TASK TO CARRY OUT. The answer should contain all of the records below, each one copied word for word.

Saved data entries
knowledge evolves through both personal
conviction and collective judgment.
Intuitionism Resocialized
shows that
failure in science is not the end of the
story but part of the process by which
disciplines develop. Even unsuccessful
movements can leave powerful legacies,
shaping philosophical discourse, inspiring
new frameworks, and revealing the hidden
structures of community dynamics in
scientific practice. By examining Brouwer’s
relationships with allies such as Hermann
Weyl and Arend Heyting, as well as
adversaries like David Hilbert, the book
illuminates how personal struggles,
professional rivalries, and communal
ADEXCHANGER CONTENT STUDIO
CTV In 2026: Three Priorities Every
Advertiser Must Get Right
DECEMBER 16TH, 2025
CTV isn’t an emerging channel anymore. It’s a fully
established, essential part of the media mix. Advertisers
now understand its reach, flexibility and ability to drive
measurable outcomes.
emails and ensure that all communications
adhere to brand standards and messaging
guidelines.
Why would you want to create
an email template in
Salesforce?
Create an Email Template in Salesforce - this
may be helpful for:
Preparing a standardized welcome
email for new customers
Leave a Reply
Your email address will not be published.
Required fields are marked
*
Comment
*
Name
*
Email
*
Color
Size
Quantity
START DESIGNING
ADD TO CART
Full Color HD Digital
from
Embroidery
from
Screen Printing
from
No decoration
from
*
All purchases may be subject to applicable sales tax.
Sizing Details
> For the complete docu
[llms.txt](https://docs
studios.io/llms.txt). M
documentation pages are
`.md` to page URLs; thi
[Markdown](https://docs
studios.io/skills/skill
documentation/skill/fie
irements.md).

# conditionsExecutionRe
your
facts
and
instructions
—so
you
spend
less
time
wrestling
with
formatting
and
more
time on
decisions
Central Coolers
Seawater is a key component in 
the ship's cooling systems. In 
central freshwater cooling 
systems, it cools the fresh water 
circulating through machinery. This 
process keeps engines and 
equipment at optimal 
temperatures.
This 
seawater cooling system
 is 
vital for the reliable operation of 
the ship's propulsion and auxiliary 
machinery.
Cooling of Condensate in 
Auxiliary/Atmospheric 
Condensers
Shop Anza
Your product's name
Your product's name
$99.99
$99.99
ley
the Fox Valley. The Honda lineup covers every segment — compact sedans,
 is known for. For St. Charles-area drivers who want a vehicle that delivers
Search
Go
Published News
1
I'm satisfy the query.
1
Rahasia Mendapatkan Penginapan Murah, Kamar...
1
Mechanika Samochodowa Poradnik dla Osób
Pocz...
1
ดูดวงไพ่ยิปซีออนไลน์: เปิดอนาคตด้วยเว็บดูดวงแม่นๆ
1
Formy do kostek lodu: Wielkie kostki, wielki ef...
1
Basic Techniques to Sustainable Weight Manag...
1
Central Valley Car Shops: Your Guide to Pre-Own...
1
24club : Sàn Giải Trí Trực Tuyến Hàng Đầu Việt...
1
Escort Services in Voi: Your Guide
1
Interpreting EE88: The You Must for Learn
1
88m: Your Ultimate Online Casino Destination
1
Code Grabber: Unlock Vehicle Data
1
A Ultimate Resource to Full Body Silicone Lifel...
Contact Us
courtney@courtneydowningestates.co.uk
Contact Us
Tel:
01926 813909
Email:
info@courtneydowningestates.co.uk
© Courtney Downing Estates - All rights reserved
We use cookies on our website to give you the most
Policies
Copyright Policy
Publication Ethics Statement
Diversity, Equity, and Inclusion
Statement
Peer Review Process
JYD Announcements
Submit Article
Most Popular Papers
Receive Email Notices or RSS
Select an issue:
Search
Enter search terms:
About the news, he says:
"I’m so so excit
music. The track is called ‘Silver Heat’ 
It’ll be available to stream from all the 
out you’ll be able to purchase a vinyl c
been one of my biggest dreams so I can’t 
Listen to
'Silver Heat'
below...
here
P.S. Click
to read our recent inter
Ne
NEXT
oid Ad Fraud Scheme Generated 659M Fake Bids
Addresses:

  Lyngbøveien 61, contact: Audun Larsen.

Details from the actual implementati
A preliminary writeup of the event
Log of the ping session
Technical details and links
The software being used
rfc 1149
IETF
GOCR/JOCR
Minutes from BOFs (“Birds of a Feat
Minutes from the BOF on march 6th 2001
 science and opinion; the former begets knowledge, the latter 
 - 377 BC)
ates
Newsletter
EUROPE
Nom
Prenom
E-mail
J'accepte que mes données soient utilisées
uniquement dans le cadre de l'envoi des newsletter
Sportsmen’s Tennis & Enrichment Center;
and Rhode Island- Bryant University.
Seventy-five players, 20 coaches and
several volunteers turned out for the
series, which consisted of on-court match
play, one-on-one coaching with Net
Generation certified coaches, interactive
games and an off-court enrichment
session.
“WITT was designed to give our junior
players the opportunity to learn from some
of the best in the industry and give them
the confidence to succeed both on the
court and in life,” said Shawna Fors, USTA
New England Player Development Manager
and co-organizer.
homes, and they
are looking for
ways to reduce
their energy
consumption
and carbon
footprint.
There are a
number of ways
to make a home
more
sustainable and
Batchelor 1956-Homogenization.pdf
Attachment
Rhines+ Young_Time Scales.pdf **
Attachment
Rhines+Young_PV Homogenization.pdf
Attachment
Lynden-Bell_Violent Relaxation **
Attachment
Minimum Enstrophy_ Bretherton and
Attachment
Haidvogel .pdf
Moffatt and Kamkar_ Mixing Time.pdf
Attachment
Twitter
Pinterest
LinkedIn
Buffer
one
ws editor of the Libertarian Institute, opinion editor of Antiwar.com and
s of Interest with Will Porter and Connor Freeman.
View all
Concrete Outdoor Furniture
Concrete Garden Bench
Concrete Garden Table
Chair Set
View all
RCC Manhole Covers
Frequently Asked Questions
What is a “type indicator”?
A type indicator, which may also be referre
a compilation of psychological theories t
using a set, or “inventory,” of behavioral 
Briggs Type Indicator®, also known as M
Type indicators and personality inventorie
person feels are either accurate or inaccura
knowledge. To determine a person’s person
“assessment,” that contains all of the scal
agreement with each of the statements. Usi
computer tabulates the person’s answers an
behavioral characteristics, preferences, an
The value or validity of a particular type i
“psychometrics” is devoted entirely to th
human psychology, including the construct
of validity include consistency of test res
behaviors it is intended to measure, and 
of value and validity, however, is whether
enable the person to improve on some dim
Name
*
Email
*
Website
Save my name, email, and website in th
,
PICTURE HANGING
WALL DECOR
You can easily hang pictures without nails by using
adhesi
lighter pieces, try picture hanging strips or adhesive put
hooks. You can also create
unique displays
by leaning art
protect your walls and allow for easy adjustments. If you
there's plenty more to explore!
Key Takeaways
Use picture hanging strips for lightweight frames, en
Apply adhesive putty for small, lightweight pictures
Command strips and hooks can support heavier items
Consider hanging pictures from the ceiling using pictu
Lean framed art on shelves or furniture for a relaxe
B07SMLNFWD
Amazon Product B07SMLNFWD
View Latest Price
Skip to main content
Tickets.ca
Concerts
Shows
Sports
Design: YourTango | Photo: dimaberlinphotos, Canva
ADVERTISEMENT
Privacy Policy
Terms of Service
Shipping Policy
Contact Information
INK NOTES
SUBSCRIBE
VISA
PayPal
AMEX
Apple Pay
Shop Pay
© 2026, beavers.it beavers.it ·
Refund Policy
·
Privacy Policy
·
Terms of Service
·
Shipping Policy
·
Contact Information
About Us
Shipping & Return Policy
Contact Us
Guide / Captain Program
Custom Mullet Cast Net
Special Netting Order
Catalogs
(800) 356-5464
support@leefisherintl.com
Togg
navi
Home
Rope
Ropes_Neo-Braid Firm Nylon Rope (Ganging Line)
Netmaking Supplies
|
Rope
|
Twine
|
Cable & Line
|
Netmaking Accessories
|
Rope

EXPECTED ANSWER.
knowledge evolves through both personal
conviction and collective judgment.
Intuitionism Resocialized
shows that
failure in science is not the end of the
story but part of the process by which
disciplines develop. Even unsuccessful
movements can leave powerful legacies,
shaping philosophical discourse, inspiring
new frameworks, and revealing the hidden
structures of community dynamics in
scientific practice. By examining Brouwer’s
relationships with allies such as Hermann
Weyl and Arend Heyting, as well as
adversaries like David Hilbert, the book
illuminates how personal struggles,
professional rivalries, and communal
ADEXCHANGER CONTENT STUDIO
CTV In 2026: Three Priorities Every
Advertiser Must Get Right
DECEMBER 16TH, 2025
CTV isn’t an emerging channel anymore. It’s a fully
established, essential part of the media mix. Advertisers
now understand its reach, flexibility and ability to drive
measurable outcomes.
emails and ensure that all communications
adhere to brand standards and messaging
guidelines.
Why would you want to create
an email template in
Salesforce?
Create an Email Template in Salesforce - this
may be helpful for:
Preparing a standardized welcome
email for new customers
Leave a Reply
Your email address will not be published.
Required fields are marked
*
Comment
*
Name
*
Email
*
Color
Size
Quantity
START DESIGNING
ADD TO CART
Full Color HD Digital
from
Embroidery
from
Screen Printing
from
No decoration
from
*
All purchases may be subject to applicable sales tax.
Sizing Details
> For the complete docu
[llms.txt](https://docs
studios.io/llms.txt). M
documentation pages are
`.md` to page URLs; thi
[Markdown](https://docs
studios.io/skills/skill
documentation/skill/fie
irements.md).

# conditionsExecutionRe
your
facts
and
instructions
—so
you
spend
less
time
wrestling
with
formatting
and
more
time on
decisions
Central Coolers
Seawater is a key component in 
the ship's cooling systems. In 
central freshwater cooling 
systems, it cools the fresh water 
circulating through machinery. This 
process keeps engines and 
equipment at optimal 
temperatures.
This 
seawater cooling system
 is 
vital for the reliable operation of 
the ship's propulsion and auxiliary 
machinery.
Cooling of Condensate in 
Auxiliary/Atmospheric 
Condensers
Shop Anza
Your product's name
Your product's name
$99.99
$99.99
ley
the Fox Valley. The Honda lineup covers every segment — compact sedans,
 is known for. For St. Charles-area drivers who want a vehicle that delivers
Search
Go
Published News
1
I'm satisfy the query.
1
Rahasia Mendapatkan Penginapan Murah, Kamar...
1
Mechanika Samochodowa Poradnik dla Osób
Pocz...
1
ดูดวงไพ่ยิปซีออนไลน์: เปิดอนาคตด้วยเว็บดูดวงแม่นๆ
1
Formy do kostek lodu: Wielkie kostki, wielki ef...
1
Basic Techniques to Sustainable Weight Manag...
1
Central Valley Car Shops: Your Guide to Pre-Own...
1
24club : Sàn Giải Trí Trực Tuyến Hàng Đầu Việt...
1
Escort Services in Voi: Your Guide
1
Interpreting EE88: The You Must for Learn
1
88m: Your Ultimate Online Casino Destination
1
Code Grabber: Unlock Vehicle Data
1
A Ultimate Resource to Full Body Silicone Lifel...
Contact Us
courtney@courtneydowningestates.co.uk
Contact Us
Tel:
01926 813909
Email:
info@courtneydowningestates.co.uk
© Courtney Downing Estates - All rights reserved
We use cookies on our website to give you the most
Policies
Copyright Policy
Publication Ethics Statement
Diversity, Equity, and Inclusion
Statement
Peer Review Process
JYD Announcements
Submit Article
Most Popular Papers
Receive Email Notices or RSS
Select an issue:
Search
Enter search terms:
About the news, he says:
"I’m so so excit
music. The track is called ‘Silver Heat’ 
It’ll be available to stream from all the 
out you’ll be able to purchase a vinyl c
been one of my biggest dreams so I can’t 
Listen to
'Silver Heat'
below...
here
P.S. Click
to read our recent inter
Ne
NEXT
oid Ad Fraud Scheme Generated 659M Fake Bids
Addresses:

  Lyngbøveien 61, contact: Audun Larsen.

Details from the actual implementati
A preliminary writeup of the event
Log of the ping session
Technical details and links
The software being used
rfc 1149
IETF
GOCR/JOCR
Minutes from BOFs (“Birds of a Feat
Minutes from the BOF on march 6th 2001
 science and opinion; the former begets knowledge, the latter 
 - 377 BC)
ates
Newsletter
EUROPE
Nom
Prenom
E-mail
J'accepte que mes données soient utilisées
uniquement dans le cadre de l'envoi des newsletter
Sportsmen’s Tennis & Enrichment Center;
and Rhode Island- Bryant University.
Seventy-five players, 20 coaches and
several volunteers turned out for the
series, which consisted of on-court match
play, one-on-one coaching with Net
Generation certified coaches, interactive
games and an off-court enrichment
session.
“WITT was designed to give our junior
players the opportunity to learn from some
of the best in the industry and give them
the confidence to succeed both on the
court and in life,” said Shawna Fors, USTA
New England Player Development Manager
and co-organizer.
homes, and they
are looking for
ways to reduce
their energy
consumption
and carbon
footprint.
There are a
number of ways
to make a home
more
sustainable and
Batchelor 1956-Homogenization.pdf
Attachment
Rhines+ Young_Time Scales.pdf **
Attachment
Rhines+Young_PV Homogenization.pdf
Attachment
Lynden-Bell_Violent Relaxation **
Attachment
Minimum Enstrophy_ Bretherton and
Attachment
Haidvogel .pdf
Moffatt and Kamkar_ Mixing Time.pdf
Attachment
Twitter
Pinterest
LinkedIn
Buffer
one
ws editor of the Libertarian Institute, opinion editor of Antiwar.com and
s of Interest with Will Porter and Connor Freeman.
View all
Concrete Outdoor Furniture
Concrete Garden Bench
Concrete Garden Table
Chair Set
View all
RCC Manhole Covers
Frequently Asked Questions
What is a “type indicator”?
A type indicator, which may also be referre
a compilation of psychological theories t
using a set, or “inventory,” of behavioral 
Briggs Type Indicator®, also known as M
Type indicators and personality inventorie
person feels are either accurate or inaccura
knowledge. To determine a person’s person
“assessment,” that contains all of the scal
agreement with each of the statements. Usi
computer tabulates the person’s answers an
behavioral characteristics, preferences, an
The value or validity of a particular type i
“psychometrics” is devoted entirely to th
human psychology, including the construct
of validity include consistency of test res
behaviors it is intended to measure, and 
of value and validity, however, is whether
enable the person to improve on some dim
Name
*
Email
*
Website
Save my name, email, and website in th
,
PICTURE HANGING
WALL DECOR
You can easily hang pictures without nails by using
adhesi
lighter pieces, try picture hanging strips or adhesive put
hooks. You can also create
unique displays
by leaning art
protect your walls and allow for easy adjustments. If you
there's plenty more to explore!
Key Takeaways
Use picture hanging strips for lightweight frames, en
Apply adhesive putty for small, lightweight pictures
Command strips and hooks can support heavier items
Consider hanging pictures from the ceiling using pictu
Lean framed art on shelves or furniture for a relaxe
B07SMLNFWD
Amazon Product B07SMLNFWD
View Latest Price
Skip to main content
Tickets.ca
Concerts
Shows
Sports
Design: YourTango | Photo: dimaberlinphotos, Canva
ADVERTISEMENT
Privacy Policy
Terms of Service
Shipping Policy
Contact Information
INK NOTES
SUBSCRIBE
VISA
PayPal
AMEX
Apple Pay
Shop Pay
© 2026, beavers.it beavers.it ·
Refund Policy
·
Privacy Policy
·
Terms of Service
·
Shipping Policy
·
Contact Information
About Us
Shipping & Return Policy
Contact Us
Guide / Captain Program
Custom Mullet Cast Net
Special Netting Order
Catalogs
(800) 356-5464
support@leefisherintl.com
Togg
navi
Home
Rope
Ropes_Neo-Braid Firm Nylon Rope (Ganging Line)
Netmaking Supplies
|
Rope
|
Twine
|
Cable & Line
|
Netmaking Accessories
|
Rope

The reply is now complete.